Bewerb gestoppt

AEC-Museum muss über Hochwassermarke stehen

Nach einem Fehlstart müssen das rote Rathaus-Team und die schwarz-grüne Landhaus-Mannschaft zurückrudern: Die Stadt Linz muss den laufenden internationalen Architektenwettbewerb zur AEC-Museums-Erweiterung stoppen, da das Land Oberösterreich dieses 27-Millionen-Projekt verbieten will, das es mit acht Millionen Steuereuro unterstützen wollte.

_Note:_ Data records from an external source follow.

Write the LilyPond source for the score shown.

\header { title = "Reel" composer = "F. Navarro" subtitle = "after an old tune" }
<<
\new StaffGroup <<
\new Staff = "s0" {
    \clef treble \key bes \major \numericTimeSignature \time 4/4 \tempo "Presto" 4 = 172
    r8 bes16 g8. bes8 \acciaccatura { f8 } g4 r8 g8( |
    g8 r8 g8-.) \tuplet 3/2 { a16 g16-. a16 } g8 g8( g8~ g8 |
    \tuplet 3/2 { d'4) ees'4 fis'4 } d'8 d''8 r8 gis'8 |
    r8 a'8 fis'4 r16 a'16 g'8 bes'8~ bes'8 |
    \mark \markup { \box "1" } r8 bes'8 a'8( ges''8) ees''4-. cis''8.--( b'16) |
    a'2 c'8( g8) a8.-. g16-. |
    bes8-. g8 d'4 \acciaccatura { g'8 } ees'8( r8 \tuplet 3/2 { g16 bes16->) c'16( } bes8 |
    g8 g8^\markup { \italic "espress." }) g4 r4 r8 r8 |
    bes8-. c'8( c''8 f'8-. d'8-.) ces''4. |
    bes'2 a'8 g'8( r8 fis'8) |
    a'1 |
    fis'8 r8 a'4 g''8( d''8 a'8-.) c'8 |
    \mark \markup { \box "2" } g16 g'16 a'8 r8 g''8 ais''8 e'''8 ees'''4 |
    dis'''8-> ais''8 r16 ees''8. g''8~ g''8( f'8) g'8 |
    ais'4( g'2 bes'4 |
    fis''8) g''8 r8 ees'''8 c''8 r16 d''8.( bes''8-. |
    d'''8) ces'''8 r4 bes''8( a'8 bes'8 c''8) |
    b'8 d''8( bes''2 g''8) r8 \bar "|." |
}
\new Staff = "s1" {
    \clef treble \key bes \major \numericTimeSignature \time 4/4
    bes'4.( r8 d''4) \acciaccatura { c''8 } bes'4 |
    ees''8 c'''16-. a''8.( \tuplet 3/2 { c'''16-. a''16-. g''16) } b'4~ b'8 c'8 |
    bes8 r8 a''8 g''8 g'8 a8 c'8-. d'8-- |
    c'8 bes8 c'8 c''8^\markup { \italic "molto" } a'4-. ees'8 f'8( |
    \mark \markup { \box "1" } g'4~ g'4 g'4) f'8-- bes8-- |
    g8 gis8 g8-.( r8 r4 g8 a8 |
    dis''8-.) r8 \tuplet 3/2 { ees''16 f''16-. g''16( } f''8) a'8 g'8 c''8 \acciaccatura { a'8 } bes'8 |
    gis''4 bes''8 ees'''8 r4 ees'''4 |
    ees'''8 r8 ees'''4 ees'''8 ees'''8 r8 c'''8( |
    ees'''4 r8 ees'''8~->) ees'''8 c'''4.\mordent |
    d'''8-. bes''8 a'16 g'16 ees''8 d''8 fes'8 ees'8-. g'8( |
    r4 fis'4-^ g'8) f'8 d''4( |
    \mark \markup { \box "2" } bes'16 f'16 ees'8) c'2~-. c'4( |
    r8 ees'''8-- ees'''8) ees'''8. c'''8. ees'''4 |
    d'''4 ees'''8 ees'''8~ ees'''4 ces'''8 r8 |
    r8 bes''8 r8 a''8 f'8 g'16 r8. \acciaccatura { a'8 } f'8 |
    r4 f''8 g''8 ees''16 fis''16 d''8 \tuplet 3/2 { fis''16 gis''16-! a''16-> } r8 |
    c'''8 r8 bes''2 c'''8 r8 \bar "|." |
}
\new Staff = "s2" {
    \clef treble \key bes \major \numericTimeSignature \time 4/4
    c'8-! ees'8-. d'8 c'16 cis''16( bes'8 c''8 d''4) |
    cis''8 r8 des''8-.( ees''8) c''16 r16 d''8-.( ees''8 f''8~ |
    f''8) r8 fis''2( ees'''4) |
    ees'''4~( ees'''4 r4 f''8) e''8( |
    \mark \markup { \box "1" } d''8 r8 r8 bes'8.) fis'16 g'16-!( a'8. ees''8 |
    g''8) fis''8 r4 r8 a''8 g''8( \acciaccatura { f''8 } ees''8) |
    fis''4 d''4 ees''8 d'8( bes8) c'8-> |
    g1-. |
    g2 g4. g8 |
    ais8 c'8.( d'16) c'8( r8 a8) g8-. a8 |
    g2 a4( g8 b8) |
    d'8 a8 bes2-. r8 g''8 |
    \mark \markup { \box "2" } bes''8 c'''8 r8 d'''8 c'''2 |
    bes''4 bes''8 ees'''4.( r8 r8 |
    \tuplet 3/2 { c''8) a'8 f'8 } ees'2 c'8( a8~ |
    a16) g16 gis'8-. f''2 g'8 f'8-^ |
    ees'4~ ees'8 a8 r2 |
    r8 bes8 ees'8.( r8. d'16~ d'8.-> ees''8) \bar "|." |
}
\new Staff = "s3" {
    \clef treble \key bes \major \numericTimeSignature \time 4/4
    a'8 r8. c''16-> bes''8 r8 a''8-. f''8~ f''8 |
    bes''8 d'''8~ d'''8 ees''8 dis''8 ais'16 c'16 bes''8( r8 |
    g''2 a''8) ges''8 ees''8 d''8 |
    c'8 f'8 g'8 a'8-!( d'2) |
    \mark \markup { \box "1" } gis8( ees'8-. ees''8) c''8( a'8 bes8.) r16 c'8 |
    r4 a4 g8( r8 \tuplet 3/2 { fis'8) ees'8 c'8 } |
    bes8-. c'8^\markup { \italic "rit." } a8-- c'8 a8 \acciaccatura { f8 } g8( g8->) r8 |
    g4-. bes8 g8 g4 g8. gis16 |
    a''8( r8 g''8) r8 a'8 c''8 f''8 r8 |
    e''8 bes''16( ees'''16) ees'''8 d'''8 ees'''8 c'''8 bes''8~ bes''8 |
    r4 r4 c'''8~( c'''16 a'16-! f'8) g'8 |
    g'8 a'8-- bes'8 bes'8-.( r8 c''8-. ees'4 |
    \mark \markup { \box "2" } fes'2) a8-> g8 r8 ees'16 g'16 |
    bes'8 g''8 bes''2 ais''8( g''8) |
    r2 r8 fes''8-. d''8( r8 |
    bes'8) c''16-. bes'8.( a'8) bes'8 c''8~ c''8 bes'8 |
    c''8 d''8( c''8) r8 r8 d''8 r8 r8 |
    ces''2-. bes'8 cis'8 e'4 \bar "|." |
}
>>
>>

„Die Stadt hätte bei der Ausschreibung des Ideenwettbewerbs auf die geltende Bauordnung Rücksicht nehmen müssen“, glaubt der grüne Klubobmann Gunther Trübswasser, dass auch nach altem Recht ein Zubau in Ufernähe zu verbieten sei: „Nach dem Hochwasser 2002 waren sich alle Parteien einig, dass es keine Ausnahmen mehr geben darf.“

Von einer kalten Enteignung in ganzen Altstadtvierteln von Urfahr und Steyr könne aber keine Rede sein: „Der Städtebund wird noch zu unserem Gesetzesentwurf gehört werden“, beruhigt der Grüne die Roten: „Man kann mich beim Wort nehmen - es wird keine unsinnigen Schikanen geben, sondern nur sinnvolle Bestimmungen.“

„Das AEC wird halt hoch über der sensiblen Problemzone geplant und gebaut werden müssen, aber darauf hätte die Stadt die Architekten hinweisen müssen“, sieht auch Landes-Baureferent Franz Hiesl (VP) noch nicht ganz schwarz: Man könnte eine wasserdichte Wanne wie beim Lentos oder eine geflutete Tiefgarage wie im Neuen Rathaus vorschreiben und genehmigen. „Aber grundsätzlich sind sich alle vier Landtagsparteien einig, dass wir nach dem verheerenden Hochwasser 2002 schärfer werden müssen“, sagt der Landes-Vize: „Wir können es uns nicht leisten, alle paar Jahre Unsummen für Absiedlungen und Entschädigungen zu zahlen.“ Am Donnerstag werde erstmals der Bauausschuss des Landtags über die Baurechtsnovelle diskutieren.